Publication details

Assessment of the biocontrol potential of natural enemies against psyllid populations in a pear tree orchard during spring


GAJSKI Domagoj PEKÁR Stanislav

Year of publication 2021
Type Article in Periodical
Magazine / Source Pest Management Science
MU Faculty or unit

Faculty of Science

Keywords Anthocoris; molecular gut content analysis; pear orchard; pest control; psyllids; spiders
Description BACKGROUND: Modern pest control management systems are based on the support of naturally occurring arthropod predators, as it has been shown that such predators offer an important ecosystem service. However, most naturally occurring arthropod predators are generalists (euryphagous). Their role in the biological control of specific pests has been recognized but remains poorly studied. Here, we focused on the naturally occurring arthropod predators of psyllids - the main insect pest of pear trees. We investigated the abundance of psyllids and all of their potential enemies in an abandoned pear orchard on a weekly basis from early spring to early summer.
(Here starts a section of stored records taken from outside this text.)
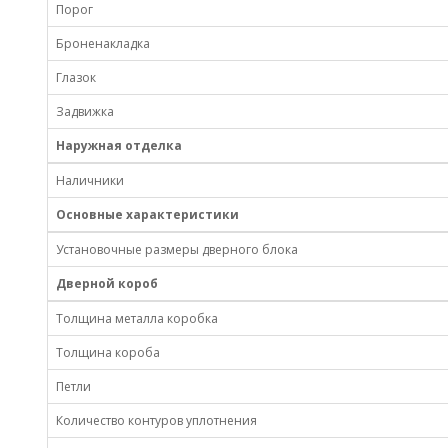
Порог
Броненакладка
Глазок
Задвижка
Наружная отделка
Наличники
Основные характеристики
Установочные размеры дверного блока
Дверной короб
Толщина металла коробка
Толщина короба
Петли
Количество контуров уплотнения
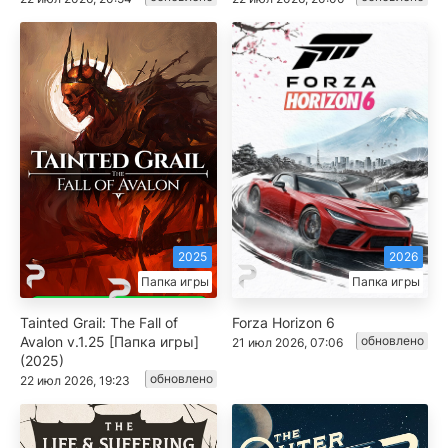
2025
2026
Папка игры
Папка игры
Tainted Grail: The Fall of
Forza Horizon 6
Avalon v.1.25 [Папка игры]
обновлено
21 июл 2026, 07:06
(2025)
обновлено
22 июл 2026, 19:23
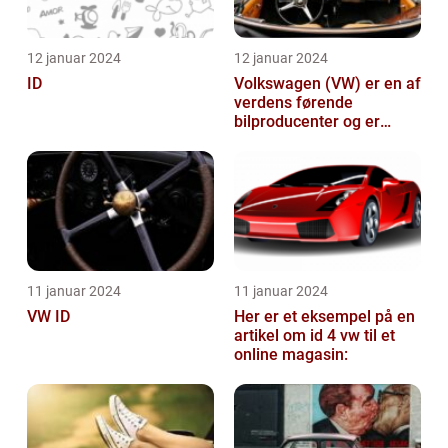
12 januar 2024
12 januar 2024
ID
Volkswagen (VW) er en af
verdens førende
bilproducenter og er
kendt for at levere
kvalitetsbiler til...
11 januar 2024
11 januar 2024
VW ID
Her er et eksempel på en
artikel om id 4 vw til et
online magasin:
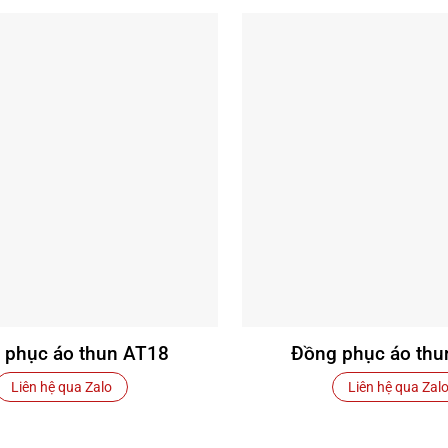
 phục áo thun AT18
Đồng phục áo thu
Liên hệ qua Zalo
Liên hệ qua Zal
In addition, employing polymerase chain reaction diagnostics and specific primers, we investigated the predation rate on psyllids in all predators collected. RESULTS: We found four predatory groups: spiders were the most abundant (60%, N = 756), followed by coccinellid beetles, anthocorid bugs and cantharid beetles. Anthocorids and spiders had the highest predation rates among the predatory groups. Among spiders, >50% of foliage-dwelling spiders (belonging to the genera Philodromus and Clubiona; N = 206) were positive for psyllids and showed a numerical response to the abundance of psyllids. CONCLUSION: We conclude that foliage-dwelling spiders are, of the four groups, the most important natural enemies of psyllids on pear trees during spring in Central Europe, as they outnumber specialized Anthocoris bugs.